The lines you return should be those containing the string "input", taken from the data below.

** Opening Entries provided block **

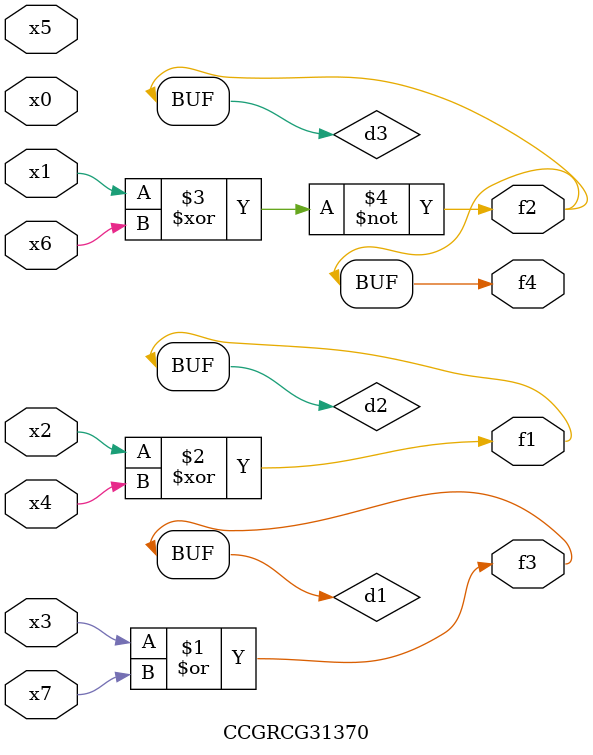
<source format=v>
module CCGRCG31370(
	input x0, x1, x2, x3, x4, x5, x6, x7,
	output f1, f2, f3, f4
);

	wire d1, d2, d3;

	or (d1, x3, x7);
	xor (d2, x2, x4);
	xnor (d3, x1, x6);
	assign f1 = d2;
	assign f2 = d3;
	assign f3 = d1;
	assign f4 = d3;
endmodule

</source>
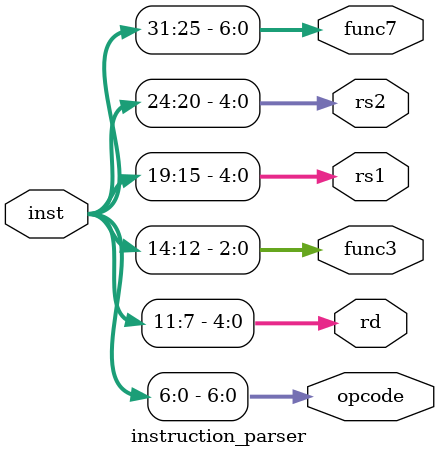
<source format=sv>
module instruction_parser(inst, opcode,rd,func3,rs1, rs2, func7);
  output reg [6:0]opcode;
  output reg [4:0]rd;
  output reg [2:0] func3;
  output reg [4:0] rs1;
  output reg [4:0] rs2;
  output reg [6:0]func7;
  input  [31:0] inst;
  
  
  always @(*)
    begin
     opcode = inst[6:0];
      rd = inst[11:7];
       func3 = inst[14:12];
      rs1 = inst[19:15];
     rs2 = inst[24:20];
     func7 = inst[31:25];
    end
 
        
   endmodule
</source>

** Closing Entries provided block **

Answer area:
	input x0, x1, x2, x3, x4, x5, x6, x7,
  input  [31:0] inst;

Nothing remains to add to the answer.